Austin mayor responds to sexist whining about all-female Wonder Woman screening

You know, it’s really a shame that Warner Bros. has restricted its release of Wonder Woman to a small handful of women-only screenings at one theater chain. It doesn’t exactly make financial sense, either; you’d think they’d want to make as much…What’s that? It’s playing in thousands of theaters around the world with multiple screenings a day, 99.9 percent of which are open to people of any gender? Oh.

In that case, this email sent by one Richard A. Ameduri to the mayor of Austin, Texas simply comes across as ill-informed and bitter. Ameduri think’s it’s just not fair that one out of the thousands of opportunities to see a major studio tentpole superhero film is closed to him, and sees this as typical of the manocidal agenda of the vagpremacist hags who go around castrating men with plans to enjoy the first female-led superhero movie of the modern era in the company of other women:

I hope every man will boycott Austin and do what he can to diminish Austin and to cause damage to the city’s image. The theater that pandered to the sexism typical of women will, I hope, regret it’s decision. The notion of a woman hero is a fine example of women’s eagerness to accept the appearance of achievement without actual achievement. Women learn from an early age to value make-up, that it’s OK to pretend that you are greater than you actually are. Women pretend they do not know that only men serve in combat because they are content to have an easier ride. Women gladly accept gold medals at the Olympics for coming in 10th and competing only against the second class of athletes. Name something invented by a woman! Achievements by the second rate gender pale in comparison to virtually everything great in human history was accomplished by men, not women. If Austin does not host a men only counter event, I will never visit Austin and will welcome it’s deterioration. And I will not forget that Austin is best known for Charles Whitman. Does Austin stand for gender equality or for kissing up to women? Don’t bother to respond. I already know the answer. I do not hate women. I hate their rampant hypocrisy and the hypocrisy of the “women’s movement.” Women do not want gender equality; they want more for women. Don’t bother to respond because I am sure your cowardice will generate nothing worth reading.

Richard A. Ameduri

Anyway, mayor Steve Adler, a Democrat who’s been in office since 2015, responded with a detailed rebuttal of Ameduri’s assertion that women have never done anything of note, in a faux-concerned letter giving Ameduri the benefit of the sarcastic doubt:

Dear Mr. Ameduri,

I am writing to alert you that your email account has been hacked by an unfortunate and unusually hostile individual. Please remedy your account’s security right away, lest this person’s uninformed and sexist rantings give you a bad name. After all, we men have to look out for each other!
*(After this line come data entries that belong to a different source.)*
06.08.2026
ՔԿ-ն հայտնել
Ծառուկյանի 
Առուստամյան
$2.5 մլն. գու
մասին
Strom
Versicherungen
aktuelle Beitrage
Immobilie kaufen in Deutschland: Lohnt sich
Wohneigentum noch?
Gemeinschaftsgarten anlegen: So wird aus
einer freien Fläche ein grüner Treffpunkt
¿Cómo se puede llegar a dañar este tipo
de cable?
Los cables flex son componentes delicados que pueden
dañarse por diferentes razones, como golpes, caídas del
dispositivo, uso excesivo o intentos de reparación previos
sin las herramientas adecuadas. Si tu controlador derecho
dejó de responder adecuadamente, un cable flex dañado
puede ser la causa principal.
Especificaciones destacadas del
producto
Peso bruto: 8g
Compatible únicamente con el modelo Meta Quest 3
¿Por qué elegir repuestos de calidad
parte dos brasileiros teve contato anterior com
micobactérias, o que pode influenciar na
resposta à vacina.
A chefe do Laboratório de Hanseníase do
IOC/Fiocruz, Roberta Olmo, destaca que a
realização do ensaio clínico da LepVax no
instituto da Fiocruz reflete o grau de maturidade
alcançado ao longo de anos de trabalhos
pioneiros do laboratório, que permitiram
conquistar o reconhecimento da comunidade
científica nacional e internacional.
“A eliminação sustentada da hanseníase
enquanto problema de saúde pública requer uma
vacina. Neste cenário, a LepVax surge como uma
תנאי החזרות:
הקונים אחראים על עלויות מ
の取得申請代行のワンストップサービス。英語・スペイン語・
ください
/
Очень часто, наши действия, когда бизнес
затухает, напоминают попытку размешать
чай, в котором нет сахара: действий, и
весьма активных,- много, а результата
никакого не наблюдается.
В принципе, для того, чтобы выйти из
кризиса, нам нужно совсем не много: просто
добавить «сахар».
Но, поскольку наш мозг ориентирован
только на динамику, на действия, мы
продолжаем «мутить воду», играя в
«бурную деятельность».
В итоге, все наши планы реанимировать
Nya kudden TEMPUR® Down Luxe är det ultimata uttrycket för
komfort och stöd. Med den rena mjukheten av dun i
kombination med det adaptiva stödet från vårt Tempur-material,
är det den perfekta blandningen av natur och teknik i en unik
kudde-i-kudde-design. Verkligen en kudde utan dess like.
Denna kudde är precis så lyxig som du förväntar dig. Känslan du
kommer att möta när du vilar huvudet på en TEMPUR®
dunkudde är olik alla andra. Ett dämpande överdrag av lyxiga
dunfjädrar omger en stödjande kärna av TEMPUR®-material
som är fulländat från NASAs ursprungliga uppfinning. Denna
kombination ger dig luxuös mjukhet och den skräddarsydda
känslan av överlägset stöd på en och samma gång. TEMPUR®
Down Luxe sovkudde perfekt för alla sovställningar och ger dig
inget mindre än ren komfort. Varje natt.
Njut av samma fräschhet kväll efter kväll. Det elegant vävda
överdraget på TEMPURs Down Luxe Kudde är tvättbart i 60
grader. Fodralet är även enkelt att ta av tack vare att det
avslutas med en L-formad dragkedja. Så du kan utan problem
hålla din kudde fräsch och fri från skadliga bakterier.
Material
Can you imagine if someone thought that you didn’t know women could serve in our combat units now without exclusion? What if someone thought you didn’t know that women invented medical syringes, life rafts, fire escapes, central and solar heating, a war-time communications system for radio-controlling torpedoes that laid the technological foundations for everything from Wi-Fi to GPS, and beer? And I hesitate to imagine how embarrassed you’d be if someone thought you were upset that a private business was realizing a business opportunity by reserving one screening this weekend for women to see a superhero movie.

You and I are serious men of substance with little time for the delicate sensitivities displayed by the pitiful creature who maligned your good name and sterling character by writing that abysmal email. I trust the news that your email account has been hacked does not cause you undue alarm and wish you well in securing your account. And in the future, should your travels take you to Austin, please know that everyone is welcome here, even people like those who wrote that email whose views are an embarrassment to modernity, decency, and common sense.

Yours sincerely,

Steve Adler

Now if someone could inform Mr. Ameduri that his (presumed) boys Alex Jones and Tucker Max are both from Austin—as well as Richard Linklater, Dan Rather, Robert Plant, Willie Nelson, Matthew McConaughey, Terrence Malick, Bill Hicks, Ethan Hawke, Louis Black, Walter Cronkite, Lance Armstrong, and Stone Cold Steve Austin, just to name a few—perhaps he can shed himself of his idea that the only famous man from Austin is the Texas clock tower sniper. It seems to be causing him a lot of distress. Thanks.